The Kingsway Academy on Merseyside has sat empty since the summer of 2018. The Northern Schools Trust blamed its closure on “crippling legacy PFI payments” and low pupil numbers.
Wirral council must pay the site’s owners £867,500 a year, rising annually with inflation, until 2031.
Accounts show Wirral School Services, the owner of Kingsway and eight other schools, paid £917,000 in dividends and made £2.1 million in profits in 2019-20 and 2020-21 combined.
Its parent company, XJ4 Holdings Company, which oversees 50 schools, netted profits of £3.7 million and paid dividends of £5.4 million over the same period.
It forms part of the investment firm Semperian, whose website says it is owned mainly by UK pension funds “seeking a reliable, index-linked, lower-risk return”.
Wirral is one of many councils stuck with rigid and costly PFI contracts.

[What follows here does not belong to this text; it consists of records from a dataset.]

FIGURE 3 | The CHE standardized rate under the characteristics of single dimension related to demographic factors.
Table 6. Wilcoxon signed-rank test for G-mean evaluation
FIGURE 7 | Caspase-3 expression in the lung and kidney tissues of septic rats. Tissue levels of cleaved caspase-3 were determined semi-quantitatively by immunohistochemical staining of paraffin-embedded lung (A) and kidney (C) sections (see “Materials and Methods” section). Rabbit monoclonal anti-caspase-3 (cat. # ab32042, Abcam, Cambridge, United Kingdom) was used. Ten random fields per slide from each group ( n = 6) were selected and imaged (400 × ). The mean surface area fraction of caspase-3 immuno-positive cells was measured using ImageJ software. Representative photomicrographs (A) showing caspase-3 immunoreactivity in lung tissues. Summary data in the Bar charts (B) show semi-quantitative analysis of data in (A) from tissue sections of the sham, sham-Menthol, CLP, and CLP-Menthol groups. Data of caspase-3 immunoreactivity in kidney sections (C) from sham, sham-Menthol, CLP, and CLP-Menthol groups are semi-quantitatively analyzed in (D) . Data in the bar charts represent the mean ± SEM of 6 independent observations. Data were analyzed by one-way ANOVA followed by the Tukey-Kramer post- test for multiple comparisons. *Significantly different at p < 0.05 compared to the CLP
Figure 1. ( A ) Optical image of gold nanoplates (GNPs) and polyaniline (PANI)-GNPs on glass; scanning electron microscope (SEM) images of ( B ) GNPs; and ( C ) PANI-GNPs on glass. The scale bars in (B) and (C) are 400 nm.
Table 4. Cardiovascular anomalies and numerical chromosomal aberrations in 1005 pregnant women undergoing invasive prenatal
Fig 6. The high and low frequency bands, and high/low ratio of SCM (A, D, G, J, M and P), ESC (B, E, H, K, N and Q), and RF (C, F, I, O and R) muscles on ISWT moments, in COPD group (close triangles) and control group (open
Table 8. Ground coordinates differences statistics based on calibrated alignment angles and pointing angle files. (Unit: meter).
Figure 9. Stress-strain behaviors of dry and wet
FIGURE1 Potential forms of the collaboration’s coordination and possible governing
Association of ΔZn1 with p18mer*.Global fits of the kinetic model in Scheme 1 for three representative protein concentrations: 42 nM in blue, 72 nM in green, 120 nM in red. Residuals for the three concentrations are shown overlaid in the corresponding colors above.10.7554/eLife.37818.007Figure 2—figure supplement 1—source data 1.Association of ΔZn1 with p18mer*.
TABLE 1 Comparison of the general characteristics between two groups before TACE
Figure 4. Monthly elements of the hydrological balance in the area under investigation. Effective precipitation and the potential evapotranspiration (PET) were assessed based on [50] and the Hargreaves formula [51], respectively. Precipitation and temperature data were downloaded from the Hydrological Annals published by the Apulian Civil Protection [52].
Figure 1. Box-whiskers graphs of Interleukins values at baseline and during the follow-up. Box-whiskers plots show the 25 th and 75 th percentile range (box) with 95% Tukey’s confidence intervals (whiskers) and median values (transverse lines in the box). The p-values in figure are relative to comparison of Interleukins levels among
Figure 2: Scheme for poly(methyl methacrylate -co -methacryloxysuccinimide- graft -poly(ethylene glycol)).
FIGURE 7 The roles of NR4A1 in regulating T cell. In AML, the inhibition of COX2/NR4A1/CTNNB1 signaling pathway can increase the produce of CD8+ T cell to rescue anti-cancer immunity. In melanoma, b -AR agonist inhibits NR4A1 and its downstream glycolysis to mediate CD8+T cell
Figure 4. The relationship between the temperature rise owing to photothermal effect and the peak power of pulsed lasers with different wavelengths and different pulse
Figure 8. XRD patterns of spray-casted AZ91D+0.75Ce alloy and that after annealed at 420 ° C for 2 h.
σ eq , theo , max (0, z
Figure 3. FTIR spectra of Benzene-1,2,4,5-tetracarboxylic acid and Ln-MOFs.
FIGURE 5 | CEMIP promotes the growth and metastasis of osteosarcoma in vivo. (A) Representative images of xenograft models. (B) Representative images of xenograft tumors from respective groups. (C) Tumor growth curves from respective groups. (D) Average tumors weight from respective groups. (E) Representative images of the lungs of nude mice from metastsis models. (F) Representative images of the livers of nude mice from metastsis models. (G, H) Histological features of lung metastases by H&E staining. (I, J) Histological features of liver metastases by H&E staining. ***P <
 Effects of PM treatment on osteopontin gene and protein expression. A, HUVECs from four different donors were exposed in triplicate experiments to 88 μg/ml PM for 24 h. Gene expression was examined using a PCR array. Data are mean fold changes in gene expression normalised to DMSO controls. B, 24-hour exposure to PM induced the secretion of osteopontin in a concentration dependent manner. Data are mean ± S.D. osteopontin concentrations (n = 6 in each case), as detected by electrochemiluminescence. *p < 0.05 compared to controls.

Ministers ditched new contracts in 2018, but admitted that the “ruinous penalty clauses” of existing deals made exiting difficult.
Wirral council documents say it “explored” other uses for the school buildings in 2019. Covid disrupted plans, but councillors approved consulting on the relocation of Clare Mount Specialist Sports College on Thursday night, the Liverpool Echo reports.
Relocation will mean a “reduction” in council costs, official papers say, with discussions continuing over “reasonable” contributions, suggesting that extra subsidies may continue.
Clare Mount has 249 pupils, while the site has capacity for 1,500. Officials will “explore other uses” for another part of the site.
Dame Angela Eagle, the local Labour MP, said: “This government allowed this profit-taking to happen without any public interest.”
She said PFI deals under the last Labour government did not anticipate such circumstances. “You don’t close brand new schools.”
Wirral and Semperian did not comment.